Here are the problems with both of these methods of reducing Nam levels in the cell. (see #2 and #3 below).
References:
- 2002 Inhibition of Silencing and Accelerated Aging by Nicotinamide, a Putative Negative Regulator of Yeast Sir2 and Human SIRT1
- 2006 Inhibition of SIRT1 Reactivates Silenced Cancer Genes without Loss of Promoter DNA Hypermethylation
- 2009 Nicotinamide Prevents NAD+ Depletion and Protects Neurons Against Excitotoxicity and Cerebral Ischemia: NAD+ Consumption by SIRT1 may Endanger Energetically Compromised Neurons
- Nicotinamide supplementation induces detrimental metabolic and epigenetic changes in developing rats
- 2013 Association of Nicotinamide-N-Methyltransferase Gene rs694539 Variant with Patients with Nonalcoholic Steatohepatitis
- 2013 Excess nicotinamide increases plasma serotonin and histamine levels
- 2013 Excessive nicotinic acid increases methyl consumption and hydrogen peroxide generation in rats
- 2014 Metabolism: Targeting a fat-accumulation gene
Conclusion: It is now clear that high concentrations nicotinamide are harmful to health. HIgh doses of dietary niacin probably produce the same effects, despite the many benefits of high dose niacin. With aging, nicotinamide levels already go up. Adding more nicotinamide is probably not going to “cure” aging. Adding a methyl donor to eliminate nicotinamide (such as betaine) may be a good thing.

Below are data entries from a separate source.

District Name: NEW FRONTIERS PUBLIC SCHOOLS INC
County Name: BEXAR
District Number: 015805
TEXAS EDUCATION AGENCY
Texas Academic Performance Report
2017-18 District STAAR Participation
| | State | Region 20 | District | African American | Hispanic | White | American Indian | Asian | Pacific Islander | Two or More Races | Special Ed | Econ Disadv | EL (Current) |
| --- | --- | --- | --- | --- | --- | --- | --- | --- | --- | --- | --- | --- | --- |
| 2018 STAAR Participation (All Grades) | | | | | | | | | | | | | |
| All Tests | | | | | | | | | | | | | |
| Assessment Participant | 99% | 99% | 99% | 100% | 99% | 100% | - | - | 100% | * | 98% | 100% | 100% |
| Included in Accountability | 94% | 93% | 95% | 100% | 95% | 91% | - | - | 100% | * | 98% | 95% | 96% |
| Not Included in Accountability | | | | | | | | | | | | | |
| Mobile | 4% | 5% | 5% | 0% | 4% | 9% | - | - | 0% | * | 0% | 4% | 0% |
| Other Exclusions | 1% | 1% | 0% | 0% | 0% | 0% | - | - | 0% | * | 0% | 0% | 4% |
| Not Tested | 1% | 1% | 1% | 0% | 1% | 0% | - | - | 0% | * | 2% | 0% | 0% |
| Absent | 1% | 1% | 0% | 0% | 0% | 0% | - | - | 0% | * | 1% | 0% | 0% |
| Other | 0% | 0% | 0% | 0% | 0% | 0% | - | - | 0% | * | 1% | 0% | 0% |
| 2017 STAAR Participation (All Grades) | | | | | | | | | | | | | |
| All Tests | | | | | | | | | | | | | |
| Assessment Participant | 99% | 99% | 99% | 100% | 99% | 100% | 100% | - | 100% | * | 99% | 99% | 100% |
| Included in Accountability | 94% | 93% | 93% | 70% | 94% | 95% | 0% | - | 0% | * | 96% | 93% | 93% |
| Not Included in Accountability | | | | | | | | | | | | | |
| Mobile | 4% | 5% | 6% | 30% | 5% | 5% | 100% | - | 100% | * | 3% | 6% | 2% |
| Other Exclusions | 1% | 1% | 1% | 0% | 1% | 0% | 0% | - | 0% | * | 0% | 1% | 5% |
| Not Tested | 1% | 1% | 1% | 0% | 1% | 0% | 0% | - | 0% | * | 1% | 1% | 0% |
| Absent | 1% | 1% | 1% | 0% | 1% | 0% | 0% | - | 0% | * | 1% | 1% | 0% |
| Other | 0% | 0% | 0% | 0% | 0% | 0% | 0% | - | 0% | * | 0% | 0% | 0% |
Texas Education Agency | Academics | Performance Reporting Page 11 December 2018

http://www.anti-agin...life-extension/
The only fault I can find with James P Watson or Vince Giuliano's reasoning is that Niacin does not seem to have quite the same effect as Nicotinamide as it seems to feed into the de-novo NAD+ synthesis pathway, leaving NAM levels alone until after the synthesis of SIRT etc:
http://www.longecity...ndpost&p=693619
So I'm "entertaining the possibility that" the sale of Nicotinamide Riboside "is activating" Sinclair's bank balance, since that 2002 study!?
Edited by Logic, 13 February 2016 - 12:02 PM.